Les plus superstitieux ajoutent aux causes du destin tragique de l’homme l’irrévérence notoire des révolutionnaires vis-à-vis des chefs coutumiers (la féodalité pour emprunter un jargon du cru) qui ont essuyé toutes sortes d’avaries allant jusqu’à la coupure de l’électricité chez le Mogho Naaba. Ajoutons-y l’absence totale de liberté, la vision manichéenne de la société... En tout cas, à partir de la salve de Jonas (la voix de son maître ?) à Tenko, l’affaire semblait entendue ; ce fut presque un compte à rebours qui commença jusqu’au fatidique 15 octobre de l’année 1987.

Blaise : "j’ai personnellement participé à deux coups d’Etat"

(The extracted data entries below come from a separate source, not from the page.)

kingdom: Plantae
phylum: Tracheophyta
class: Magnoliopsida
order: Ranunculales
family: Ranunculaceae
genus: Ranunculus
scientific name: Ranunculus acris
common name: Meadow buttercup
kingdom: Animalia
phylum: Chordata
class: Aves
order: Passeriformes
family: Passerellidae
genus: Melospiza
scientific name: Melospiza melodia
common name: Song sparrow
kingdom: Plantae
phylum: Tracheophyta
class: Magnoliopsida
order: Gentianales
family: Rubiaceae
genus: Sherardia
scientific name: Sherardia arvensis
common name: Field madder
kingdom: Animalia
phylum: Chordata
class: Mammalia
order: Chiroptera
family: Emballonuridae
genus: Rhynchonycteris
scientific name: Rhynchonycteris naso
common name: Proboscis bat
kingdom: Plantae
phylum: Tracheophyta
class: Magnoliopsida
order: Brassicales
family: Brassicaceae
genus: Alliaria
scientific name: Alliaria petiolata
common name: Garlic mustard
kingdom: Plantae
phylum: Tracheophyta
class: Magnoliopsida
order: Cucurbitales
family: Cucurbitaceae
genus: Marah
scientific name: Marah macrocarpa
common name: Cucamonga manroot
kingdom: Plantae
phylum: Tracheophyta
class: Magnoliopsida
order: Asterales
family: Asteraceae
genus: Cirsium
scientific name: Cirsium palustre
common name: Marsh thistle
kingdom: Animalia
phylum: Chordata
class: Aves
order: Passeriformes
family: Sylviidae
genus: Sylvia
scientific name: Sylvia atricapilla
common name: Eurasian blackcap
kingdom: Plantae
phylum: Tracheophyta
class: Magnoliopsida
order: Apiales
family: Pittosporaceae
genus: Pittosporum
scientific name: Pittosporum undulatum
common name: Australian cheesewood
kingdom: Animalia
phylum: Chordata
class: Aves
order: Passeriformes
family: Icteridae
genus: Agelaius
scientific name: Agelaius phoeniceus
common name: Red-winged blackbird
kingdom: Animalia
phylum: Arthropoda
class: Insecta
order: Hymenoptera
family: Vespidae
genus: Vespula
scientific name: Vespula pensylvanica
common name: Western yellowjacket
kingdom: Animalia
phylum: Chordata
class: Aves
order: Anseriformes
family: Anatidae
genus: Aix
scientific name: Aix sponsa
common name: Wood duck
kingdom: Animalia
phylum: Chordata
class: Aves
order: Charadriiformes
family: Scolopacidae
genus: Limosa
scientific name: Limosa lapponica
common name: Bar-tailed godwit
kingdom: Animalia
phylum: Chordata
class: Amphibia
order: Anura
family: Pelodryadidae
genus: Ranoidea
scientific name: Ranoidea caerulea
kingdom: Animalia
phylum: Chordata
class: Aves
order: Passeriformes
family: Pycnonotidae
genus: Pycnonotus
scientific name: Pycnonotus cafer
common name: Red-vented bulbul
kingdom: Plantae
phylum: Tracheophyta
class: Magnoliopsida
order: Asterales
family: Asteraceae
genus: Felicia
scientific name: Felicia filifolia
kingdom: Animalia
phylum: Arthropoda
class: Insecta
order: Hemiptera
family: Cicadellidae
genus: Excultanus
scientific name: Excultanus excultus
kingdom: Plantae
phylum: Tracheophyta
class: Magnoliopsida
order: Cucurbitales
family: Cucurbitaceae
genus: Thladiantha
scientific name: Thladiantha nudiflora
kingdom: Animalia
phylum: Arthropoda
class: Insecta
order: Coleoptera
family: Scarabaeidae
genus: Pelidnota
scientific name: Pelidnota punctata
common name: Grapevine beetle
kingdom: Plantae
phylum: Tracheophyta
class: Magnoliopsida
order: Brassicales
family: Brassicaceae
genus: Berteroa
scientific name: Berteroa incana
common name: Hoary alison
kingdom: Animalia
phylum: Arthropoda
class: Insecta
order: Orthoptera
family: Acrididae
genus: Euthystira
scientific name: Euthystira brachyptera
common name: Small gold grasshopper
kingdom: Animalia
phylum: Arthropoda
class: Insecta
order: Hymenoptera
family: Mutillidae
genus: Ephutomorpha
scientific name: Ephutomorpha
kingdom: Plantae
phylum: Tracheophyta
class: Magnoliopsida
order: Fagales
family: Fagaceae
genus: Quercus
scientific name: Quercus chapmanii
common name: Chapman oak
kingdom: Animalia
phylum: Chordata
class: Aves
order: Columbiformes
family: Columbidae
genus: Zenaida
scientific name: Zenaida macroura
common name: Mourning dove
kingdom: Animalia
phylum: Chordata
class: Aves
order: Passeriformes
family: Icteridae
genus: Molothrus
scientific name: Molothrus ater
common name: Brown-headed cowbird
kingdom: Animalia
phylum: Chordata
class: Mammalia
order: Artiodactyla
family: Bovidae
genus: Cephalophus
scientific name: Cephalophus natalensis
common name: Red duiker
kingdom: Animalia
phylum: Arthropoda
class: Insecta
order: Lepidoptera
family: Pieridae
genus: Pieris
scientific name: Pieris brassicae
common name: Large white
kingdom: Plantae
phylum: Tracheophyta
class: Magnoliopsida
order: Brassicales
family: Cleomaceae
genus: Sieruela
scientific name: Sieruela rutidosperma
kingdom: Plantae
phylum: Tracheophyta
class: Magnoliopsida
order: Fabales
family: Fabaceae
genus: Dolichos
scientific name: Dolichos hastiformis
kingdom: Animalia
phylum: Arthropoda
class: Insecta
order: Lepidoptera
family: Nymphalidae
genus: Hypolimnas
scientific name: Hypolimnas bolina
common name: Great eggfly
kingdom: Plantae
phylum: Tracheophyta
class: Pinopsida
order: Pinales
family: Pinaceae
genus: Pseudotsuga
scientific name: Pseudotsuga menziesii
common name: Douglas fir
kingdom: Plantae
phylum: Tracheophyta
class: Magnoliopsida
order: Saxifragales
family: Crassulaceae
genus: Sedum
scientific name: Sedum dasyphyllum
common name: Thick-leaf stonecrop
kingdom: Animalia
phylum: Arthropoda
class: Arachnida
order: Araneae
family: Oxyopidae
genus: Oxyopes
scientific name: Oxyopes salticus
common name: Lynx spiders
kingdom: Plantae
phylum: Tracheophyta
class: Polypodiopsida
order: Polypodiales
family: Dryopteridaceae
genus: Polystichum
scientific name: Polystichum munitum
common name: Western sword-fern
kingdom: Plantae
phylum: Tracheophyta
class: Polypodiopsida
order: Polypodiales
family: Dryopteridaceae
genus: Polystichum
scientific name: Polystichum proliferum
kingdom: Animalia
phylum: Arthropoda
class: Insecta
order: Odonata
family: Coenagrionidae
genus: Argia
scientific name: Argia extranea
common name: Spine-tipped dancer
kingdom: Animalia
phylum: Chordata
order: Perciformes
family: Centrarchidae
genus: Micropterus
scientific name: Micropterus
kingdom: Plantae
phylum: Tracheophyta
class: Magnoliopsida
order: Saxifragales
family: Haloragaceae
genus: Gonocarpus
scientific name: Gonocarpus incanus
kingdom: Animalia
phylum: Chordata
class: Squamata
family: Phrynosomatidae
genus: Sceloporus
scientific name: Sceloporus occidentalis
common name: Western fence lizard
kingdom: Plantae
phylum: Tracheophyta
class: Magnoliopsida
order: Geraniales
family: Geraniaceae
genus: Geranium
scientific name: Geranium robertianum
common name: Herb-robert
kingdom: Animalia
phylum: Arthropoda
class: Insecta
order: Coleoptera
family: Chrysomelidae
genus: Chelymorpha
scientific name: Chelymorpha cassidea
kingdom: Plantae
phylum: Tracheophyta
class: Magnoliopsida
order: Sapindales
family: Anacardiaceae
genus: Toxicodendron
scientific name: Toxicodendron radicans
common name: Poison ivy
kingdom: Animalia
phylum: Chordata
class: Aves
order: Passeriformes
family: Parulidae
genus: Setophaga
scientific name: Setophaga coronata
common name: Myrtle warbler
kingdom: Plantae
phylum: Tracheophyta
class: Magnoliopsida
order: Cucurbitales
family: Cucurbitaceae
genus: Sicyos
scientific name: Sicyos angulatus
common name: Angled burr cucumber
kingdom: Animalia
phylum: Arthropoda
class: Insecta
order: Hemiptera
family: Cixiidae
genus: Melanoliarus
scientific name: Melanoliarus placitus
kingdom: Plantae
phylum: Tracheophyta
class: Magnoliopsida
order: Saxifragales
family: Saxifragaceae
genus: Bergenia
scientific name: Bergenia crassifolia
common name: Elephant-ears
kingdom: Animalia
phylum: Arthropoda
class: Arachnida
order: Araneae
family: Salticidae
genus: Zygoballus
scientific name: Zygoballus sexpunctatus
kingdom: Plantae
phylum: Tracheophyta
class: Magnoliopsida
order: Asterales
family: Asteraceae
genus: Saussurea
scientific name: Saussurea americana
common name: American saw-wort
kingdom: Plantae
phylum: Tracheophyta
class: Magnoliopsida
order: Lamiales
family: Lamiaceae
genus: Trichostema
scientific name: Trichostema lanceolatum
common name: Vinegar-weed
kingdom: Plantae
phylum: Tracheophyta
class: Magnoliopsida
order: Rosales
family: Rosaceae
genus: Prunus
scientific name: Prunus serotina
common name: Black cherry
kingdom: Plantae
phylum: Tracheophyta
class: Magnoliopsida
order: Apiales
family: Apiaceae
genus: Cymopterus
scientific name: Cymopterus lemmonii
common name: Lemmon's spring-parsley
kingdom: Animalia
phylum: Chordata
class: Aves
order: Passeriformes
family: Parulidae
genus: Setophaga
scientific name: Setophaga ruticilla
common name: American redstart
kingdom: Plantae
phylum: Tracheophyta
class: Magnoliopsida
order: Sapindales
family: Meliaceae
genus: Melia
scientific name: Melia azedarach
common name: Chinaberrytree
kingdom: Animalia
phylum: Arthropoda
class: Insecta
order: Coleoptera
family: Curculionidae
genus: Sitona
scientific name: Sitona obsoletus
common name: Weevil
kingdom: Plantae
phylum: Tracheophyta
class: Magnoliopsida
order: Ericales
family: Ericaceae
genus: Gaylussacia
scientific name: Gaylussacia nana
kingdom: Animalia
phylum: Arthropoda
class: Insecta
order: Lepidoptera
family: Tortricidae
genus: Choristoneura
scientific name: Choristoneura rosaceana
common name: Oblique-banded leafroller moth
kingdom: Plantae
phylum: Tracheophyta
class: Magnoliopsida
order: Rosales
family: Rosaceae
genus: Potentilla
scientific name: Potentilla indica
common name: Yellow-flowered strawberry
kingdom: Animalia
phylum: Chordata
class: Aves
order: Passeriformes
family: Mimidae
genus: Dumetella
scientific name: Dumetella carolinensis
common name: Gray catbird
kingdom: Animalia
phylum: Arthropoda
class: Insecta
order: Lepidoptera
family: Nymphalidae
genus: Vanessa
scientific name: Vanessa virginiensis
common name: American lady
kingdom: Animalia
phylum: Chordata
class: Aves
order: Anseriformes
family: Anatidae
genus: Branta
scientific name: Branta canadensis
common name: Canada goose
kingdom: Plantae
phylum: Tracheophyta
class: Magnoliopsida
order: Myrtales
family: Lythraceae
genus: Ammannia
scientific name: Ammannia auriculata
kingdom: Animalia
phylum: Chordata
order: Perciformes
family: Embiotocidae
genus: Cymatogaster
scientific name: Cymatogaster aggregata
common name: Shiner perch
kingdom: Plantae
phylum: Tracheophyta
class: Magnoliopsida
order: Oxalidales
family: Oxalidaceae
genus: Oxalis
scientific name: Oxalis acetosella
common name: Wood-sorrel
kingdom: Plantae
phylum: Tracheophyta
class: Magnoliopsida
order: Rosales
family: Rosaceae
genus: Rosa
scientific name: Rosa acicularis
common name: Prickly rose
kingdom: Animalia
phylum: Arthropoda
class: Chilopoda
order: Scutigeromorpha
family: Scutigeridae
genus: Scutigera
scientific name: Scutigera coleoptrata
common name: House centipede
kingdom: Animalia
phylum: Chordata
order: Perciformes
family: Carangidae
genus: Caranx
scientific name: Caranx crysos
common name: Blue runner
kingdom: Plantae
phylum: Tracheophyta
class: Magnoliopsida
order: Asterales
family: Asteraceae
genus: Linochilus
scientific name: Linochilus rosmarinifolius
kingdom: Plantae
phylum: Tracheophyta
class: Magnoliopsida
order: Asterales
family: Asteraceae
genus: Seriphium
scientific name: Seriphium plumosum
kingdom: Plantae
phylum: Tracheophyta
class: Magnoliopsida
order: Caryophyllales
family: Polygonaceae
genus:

Que s’est-il passé ce jour et que devait-il se passer d’autre ? On l’a souligné plus haut au sujet de ce jeudi noir, deux thèses s’affrontent : ceux qui tiennent mordicus à voir en Blaise, celui qui avait minutieusement préparé son coup et qui attendait son heure ; et les autres qui sont partisans du complot de 20 heures. Penchons-nous sur la première théorie : selon celle-ci, Blaise Compaoré qui fut militairement l’artisan de la révolution visait la présidence depuis longtemps, mais n’était pas encore prêt en 1983. « J’ai personnellement participé à deux coups d’Etat pour remettre aussitôt le pouvoir à un autre », affirme l’intéressé (3). De vrai, le 4 août 83, c’est encore Blaise qui a déposé Jean-Baptiste Ouédraogo pour remettre le gouvernail ensuite au bouillant et vibrionnant Sankara. Le 15 octobre fut-il la date choisie par lui pour le reprendre ? En tout cas, les partisans de cette thèse soutiennent dur comme fer cette version. Pour certains, l’incident du 2 octobre à Tenkodogo a été inspiré par le tombeur de Sankara, estimant même que c’était ce jour que le président du CNR devait être éliminé, et que c’est in extremis que le coup a été reporté sine die. Toujours selon cette thèse, Blaise se sentait de plus en plus froissé par Thomas Sankara qui, il est vrai, prenait, comme nous l’avons souligné plus haut ,certaines décisions de portée nationale sans avoir au préalable, échangé ou informé ses collègues qui étaient obligés d’avaler la pilule, fût-elle amère. Alors, Blaise a-t-il vraiment « balisé » le terrain, en jouant le second rôle alors qu’il était le principal acteur, donnant du temps au temps avant de prendre sa chose 4 ans plus tard ? Dans tous ses ouvrages (4) consacrés totalement ou partiellement à son idole, le journaliste-écrivain Senen Andriamirado, qui fut un de ses professeurs à l’académie militaire d’Antsirabé, n’a pas de doute à ce sujet :le 15 octobre est une conspiration planifiée.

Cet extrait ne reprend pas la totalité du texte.